_Work to be completed_. Copy out every record exactly.

Dataset entries
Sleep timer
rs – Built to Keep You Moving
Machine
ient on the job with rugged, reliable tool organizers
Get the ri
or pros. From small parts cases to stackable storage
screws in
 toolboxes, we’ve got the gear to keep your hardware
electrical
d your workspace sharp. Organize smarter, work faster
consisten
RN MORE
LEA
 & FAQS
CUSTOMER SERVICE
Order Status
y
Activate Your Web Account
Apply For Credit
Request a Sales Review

_Exercise answer_.
Sleep timer
rs – Built to Keep You Moving
Machine
ient on the job with rugged, reliable tool organizers
Get the ri
or pros. From small parts cases to stackable storage
screws in
 toolboxes, we’ve got the gear to keep your hardware
electrical
d your workspace sharp. Organize smarter, work faster
consisten
RN MORE
LEA
 & FAQS
CUSTOMER SERVICE
Order Status
y
Activate Your Web Account
Apply For Credit
Request a Sales Review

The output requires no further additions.